Still, there are many promising developments – especially with regard to polymer-recycling technologies, which break down fibres to a molecular level. “There are a lot of really smart people working on solutions,” says Hayes. “Taking a blended textile, separating the different fibre types and then finding streams to reuse them felt like an impossible challenge, but we’re seeing some light at the end of the tunnel.”

In recent years, the number of new textiles coming to market with recycled components has grown significantly, thanks to scalable technological innovations. ECONYL, launched in 2011 and commercially available, is an “infinitely recyclable” regenerated nylon yarn made entirely from recycled carpets, old fishing nets and factory-textile offcuts. Refibra, an upcycled lyocell fabric made with cotton scraps from factories and wood pulp, has been used by brands like Mara Hoffman and Eileen Fisher. And last July, Adidas by Stella McCartney grabbed headlines when it debuted the fully recyclable Infinite Hoodie, which is made with 60 percent of an innovative recycled fabric called NuCycl and 40 percent cotton diverted from landfills.

Consuming less is what we all need to do if we’re going to take environmental sustainability seriously.

“NuCycl is basically made from post-consumer cotton-garment waste and designed to be broken down in the future,” says Stacy Flynn, CEO and founder of Evrnu, the American company behind the closed-loop material, which will likely be available at retail in 2020 through brand partnerships. The technology is notable because it allows cotton – a water- and resource-thirsty crop – to be recycled up to four times, which isn’t always the case with recycled garments. The key difference is that the brand’s process makes the regenerated material stronger instead of weaker. “We take cotton-garment waste from a solid, liquefy it and then turn it back into a solid,” explains Flynn. And in that process, we can orient the polymers and actually create higher-quality fibre. If we’re able to keep resources in circulation for more than one iteration, we can allow our industry to grow at a fraction of its overall impact by preventing garbage from entering landfills.”
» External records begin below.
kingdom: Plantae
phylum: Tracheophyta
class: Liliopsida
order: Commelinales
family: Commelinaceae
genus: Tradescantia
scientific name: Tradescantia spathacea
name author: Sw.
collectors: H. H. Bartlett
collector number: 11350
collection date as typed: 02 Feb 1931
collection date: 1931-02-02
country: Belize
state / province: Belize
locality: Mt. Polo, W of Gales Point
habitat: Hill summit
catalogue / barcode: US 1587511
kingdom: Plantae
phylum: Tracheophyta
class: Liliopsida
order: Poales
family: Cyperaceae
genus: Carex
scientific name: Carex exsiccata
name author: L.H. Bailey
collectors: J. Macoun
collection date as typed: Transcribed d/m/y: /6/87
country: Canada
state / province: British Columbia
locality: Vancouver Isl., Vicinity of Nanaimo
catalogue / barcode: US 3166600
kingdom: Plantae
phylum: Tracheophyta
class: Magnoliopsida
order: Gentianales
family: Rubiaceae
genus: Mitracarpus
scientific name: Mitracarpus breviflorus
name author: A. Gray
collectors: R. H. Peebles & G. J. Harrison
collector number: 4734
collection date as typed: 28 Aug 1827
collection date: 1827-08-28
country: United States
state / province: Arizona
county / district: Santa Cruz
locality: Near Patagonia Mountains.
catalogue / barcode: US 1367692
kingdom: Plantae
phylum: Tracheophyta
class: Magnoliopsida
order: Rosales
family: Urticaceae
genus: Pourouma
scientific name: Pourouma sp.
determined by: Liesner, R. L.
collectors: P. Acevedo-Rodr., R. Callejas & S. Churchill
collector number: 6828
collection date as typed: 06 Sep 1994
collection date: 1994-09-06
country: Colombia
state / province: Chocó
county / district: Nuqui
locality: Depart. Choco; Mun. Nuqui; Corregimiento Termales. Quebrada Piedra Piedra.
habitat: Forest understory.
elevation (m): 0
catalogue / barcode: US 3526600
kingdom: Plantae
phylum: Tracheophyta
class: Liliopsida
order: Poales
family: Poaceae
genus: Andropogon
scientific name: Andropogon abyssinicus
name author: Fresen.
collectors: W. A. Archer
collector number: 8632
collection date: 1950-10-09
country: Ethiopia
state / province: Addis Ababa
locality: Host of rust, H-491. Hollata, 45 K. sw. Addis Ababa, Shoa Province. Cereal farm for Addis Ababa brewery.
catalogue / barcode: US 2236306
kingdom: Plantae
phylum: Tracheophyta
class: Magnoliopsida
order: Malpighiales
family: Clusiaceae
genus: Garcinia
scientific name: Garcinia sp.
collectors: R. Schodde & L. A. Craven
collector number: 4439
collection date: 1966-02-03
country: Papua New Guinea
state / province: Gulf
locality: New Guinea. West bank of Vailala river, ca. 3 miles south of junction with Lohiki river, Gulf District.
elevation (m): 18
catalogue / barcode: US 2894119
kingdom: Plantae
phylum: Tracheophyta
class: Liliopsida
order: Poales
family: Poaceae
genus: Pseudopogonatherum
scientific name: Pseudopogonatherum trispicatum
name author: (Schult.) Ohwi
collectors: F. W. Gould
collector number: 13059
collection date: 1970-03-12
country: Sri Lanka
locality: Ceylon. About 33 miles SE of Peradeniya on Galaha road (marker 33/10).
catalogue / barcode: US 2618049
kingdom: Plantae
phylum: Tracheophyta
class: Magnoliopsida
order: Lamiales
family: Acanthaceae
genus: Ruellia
But while textile recycling lightens the burden being put on landfills, it’s not a panacea for all of fashion’s sustainability issues; after all, the processes still require a lot of energy and can create longer transportation chains. “Even if we have the most sustainable supply chain with a circular economy where all textiles can be 100 percent recycled, we’re still going to have waste at some point,” says Echeverri. “Consuming less is what we all need to do if we’re going to take environmental sustainability seriously.”